I quickly became increasingly curious about consciousness thanks to psychedelics, it opened doors to connect to something I was not entirely familiar with but a deep knowing that it was connected to the subtleties I would experience in meditation. I pushed the boundaries and at times would go too far. As I continued doing them, I kept having an intuition that this isn't the final destination. I kept being challenged and asked why is a substance outside of me necessary to understand the 'me' underneath? And so I learned to let psychedelics go as I recalled how my senses can be tricky in convincing my awareness to relinquish control to the senses.
So I defaulted to a more passive and open practice of meditation giving a sense of trust to life and belief in myself that I can achieve a more impactful and deeper connection to life and reality beyond psychedelics.
During this time some of my experiences led me to become captivated by the beauty of our planet, which then felt like my dharma, my purpose. And it inspired me to study environmental science.

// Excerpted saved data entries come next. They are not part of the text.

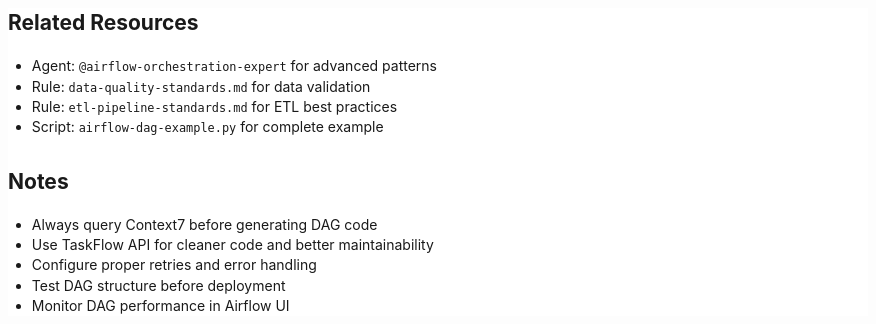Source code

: ## Related Resources

- Agent: `@airflow-orchestration-expert` for advanced patterns
- Rule: `data-quality-standards.md` for data validation
- Rule: `etl-pipeline-standards.md` for ETL best practices
- Script: `airflow-dag-example.py` for complete example

## Notes

- Always query Context7 before generating DAG code
- Use TaskFlow API for cleaner code and better maintainability
- Configure proper retries and error handling
- Test DAG structure before deployment
- Monitor DAG performance in Airflow UI
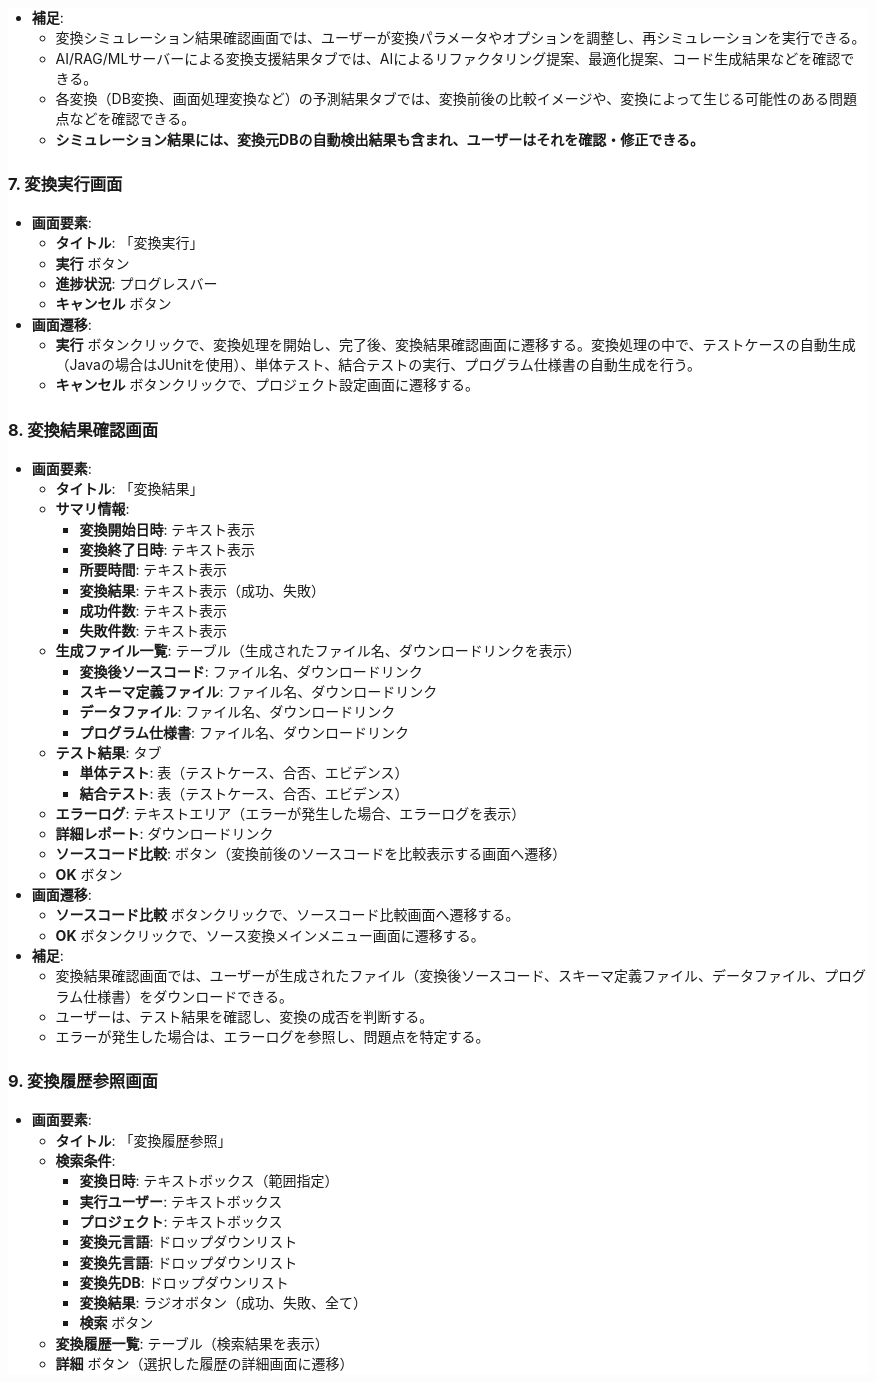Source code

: -   **補足**:
    -   変換シミュレーション結果確認画面では、ユーザーが変換パラメータやオプションを調整し、再シミュレーションを実行できる。
    -   AI/RAG/MLサーバーによる変換支援結果タブでは、AIによるリファクタリング提案、最適化提案、コード生成結果などを確認できる。
    -   各変換（DB変換、画面処理変換など）の予測結果タブでは、変換前後の比較イメージや、変換によって生じる可能性のある問題点などを確認できる。
    -   **シミュレーション結果には、変換元DBの自動検出結果も含まれ、ユーザーはそれを確認・修正できる。**

### 7. 変換実行画面

-   **画面要素**:
    -   **タイトル**: 「変換実行」
    -   **実行** ボタン
    -   **進捗状況**: プログレスバー
    -   **キャンセル** ボタン
-   **画面遷移**:
    -   **実行** ボタンクリックで、変換処理を開始し、完了後、変換結果確認画面に遷移する。変換処理の中で、テストケースの自動生成（Javaの場合はJUnitを使用）、単体テスト、結合テストの実行、プログラム仕様書の自動生成を行う。
    -   **キャンセル** ボタンクリックで、プロジェクト設定画面に遷移する。

### 8. 変換結果確認画面

-   **画面要素**:
    -   **タイトル**: 「変換結果」
    -   **サマリ情報**:
        -   **変換開始日時**: テキスト表示
        -   **変換終了日時**: テキスト表示
        -   **所要時間**: テキスト表示
        -   **変換結果**: テキスト表示（成功、失敗）
        -   **成功件数**: テキスト表示
        -   **失敗件数**: テキスト表示
    -   **生成ファイル一覧**: テーブル（生成されたファイル名、ダウンロードリンクを表示）
        -   **変換後ソースコード**: ファイル名、ダウンロードリンク
        -   **スキーマ定義ファイル**: ファイル名、ダウンロードリンク
        -   **データファイル**: ファイル名、ダウンロードリンク
        -   **プログラム仕様書**: ファイル名、ダウンロードリンク
    -   **テスト結果**: タブ
        -   **単体テスト**: 表（テストケース、合否、エビデンス）
        -   **結合テスト**: 表（テストケース、合否、エビデンス）
    -   **エラーログ**: テキストエリア（エラーが発生した場合、エラーログを表示）
    -   **詳細レポート**: ダウンロードリンク
    -   **ソースコード比較**: ボタン（変換前後のソースコードを比較表示する画面へ遷移）
    -   **OK** ボタン
-   **画面遷移**:
    -   **ソースコード比較** ボタンクリックで、ソースコード比較画面へ遷移する。
    -   **OK** ボタンクリックで、ソース変換メインメニュー画面に遷移する。
-   **補足**:
    -   変換結果確認画面では、ユーザーが生成されたファイル（変換後ソースコード、スキーマ定義ファイル、データファイル、プログラム仕様書）をダウンロードできる。
    -   ユーザーは、テスト結果を確認し、変換の成否を判断する。
    -   エラーが発生した場合は、エラーログを参照し、問題点を特定する。

### 9. 変換履歴参照画面

-   **画面要素**:
    -   **タイトル**: 「変換履歴参照」
    -   **検索条件**:
        -   **変換日時**: テキストボックス（範囲指定）
        -   **実行ユーザー**: テキストボックス
        -   **プロジェクト**: テキストボックス
        -   **変換元言語**: ドロップダウンリスト
        -   **変換先言語**: ドロップダウンリスト
        -   **変換先DB**: ドロップダウンリスト
        -   **変換結果**: ラジオボタン（成功、失敗、全て）
        -   **検索** ボタン
    -   **変換履歴一覧**: テーブル（検索結果を表示）
    -   **詳細** ボタン（選択した履歴の詳細画面に遷移）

After several years of study, I quickly came to a realization that many people had been advocating for environmental change long before me, and some had passed away without achieving their goals of transforming our relationship with the environment. This realization plunged me into a deep depression once again. After all these experiences, after all this profound calling and nature, I felt I had failed in my mission, I felt I had failed my dharma.
Thankfully I knew time would bring opportunities I wasn't yet aware of, and I'm grateful my love for nature persisted, which then prompted me to pursue the study of plant medicine. During this time of my life, I discovered a beauty beyond anything I could have imagined. I learned about how plants produce their secondary constituents, how these constituents interact with our bodies, and the intimate connection between humans and plants. No words do this connection justice. It's not enough to know plants can heal. It's about feeling the 'aliveness' from the plants, watching them grow, and then absorbing them into your being. This is where I realized:
We are not separate from nature. We never were.
The Earth provides medicine for us, and this selfless act showed me that I had been approaching environmental stewardship all wrong. Success was never about my individual actions but about recognizing the fundamental connection we have with our home.
This insight led me to study holistic health, something I never thought I would do, but this was where I was lucky to be introduced to Ayurveda. And this connection was immediate. One of the most profound teachings at its core is that Ayurveda teaches living in harmony with the natural world, including nurturing our own health. It brought everything together: the meditation, the love of nature, the study of plants, into a single, coherent practice.
To heal our environment is to first heal ourselves.
This is my story of my journey and passion for wellness. In my studies of Ayurveda I also learned of the 6 major systems of philosophy, my spiritual practice grew beyond any psychedelic, and yoga as a form of integration is something that fuels me to no end to this day. This is the reason behind my work. I aspire to share the knowledge I continuously acquire. My dream is that together, as a community, we can care for our shared home.